Living in sharjah is also pretty good. If you find a place in the area near the ajman border (sharqan, al fisht) they are extremely peaceful and have a great environment.

Throughout sharjah in every residential area they have a mall, either Matajer or City Center, usually which caters to the community. There is also Sahara center and mega mall and ajman city center is just around the corner. 

The sharjah beach front is usually empty but really clean and a great place for a jog, not to forget the range of coffee shops along it. 

Hope this helps!


----------



## twowheelsgood (Feb 21, 2013)

Sharjah is a 'dry' Emirate - you didnt mention that bit.


----------



## TallyHo (Aug 21, 2011)

If your name is really Mark Darby and you're genuinely from the UK, you would never 
say "*shift *my kids from 3 other schools in Dubai..."
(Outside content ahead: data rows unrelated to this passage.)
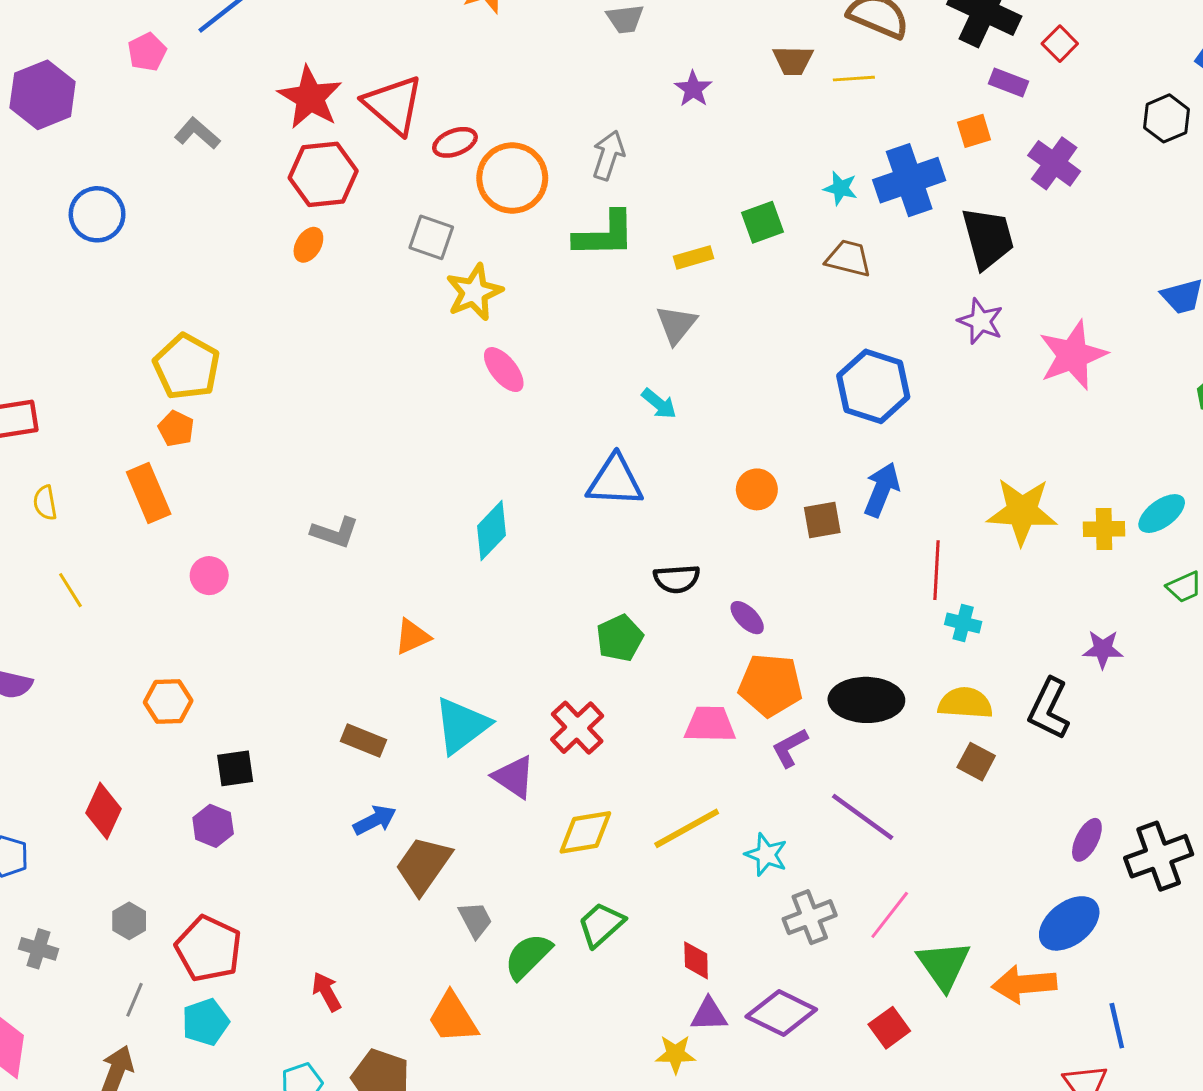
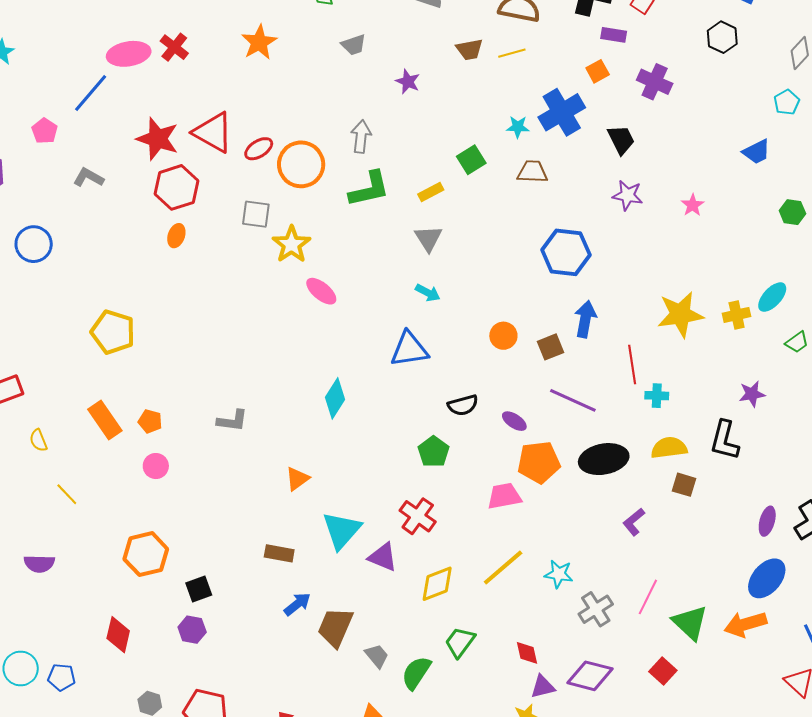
black trapezoid: (988, 238) -> (621, 140), size x0.7
pink star: (1073, 355) -> (693, 205), size x0.5
orange pentagon: (176, 429) -> (150, 421), moved
orange hexagon: (168, 701) -> (146, 554), size x1.4
purple L-shape: (790, 748) -> (634, 522), moved
purple line: (863, 817) -> (573, 400), moved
You work for Wesgreen marketing department? I liked your description of Sharjah. Guaranteed to set up newcomers to Sharjah for a surprise.



Markdarby said:


> The school is absolutely great! Its had students with amazing results in the Cambridge IGCSE and the teachers are really dedicated. I've had to shift my kids from 3 other schools in Dubai simply because teachers often didn't care about teaching.
> 
> Living in sharjah is also pretty good. If you find a place in the area near the ajman border (sharqan, al fisht) they are extremely peaceful and have a great environment.
> 
> ...


----------



## twowheelsgood (Feb 21, 2013)

Ah yes, I missed that obvious ploy.

Two posters each with one post, first asks question, second answers resoundingly positive.

"It’s cheap in compare to Dubai and we will save money?" - poor English

The original thread about the standards at Wesgreen, is littered with posts by people who either sing its praises or don't like it, but they all have a single post each. And all the positive ones from people claiming to be Brits but whose homonyms and grammar indicates they are anything but British.

Marketing department posting it is. Just like they did in late 2012, 2013 and 2014, presumably in avain attempt to fill the gaps they have.


----------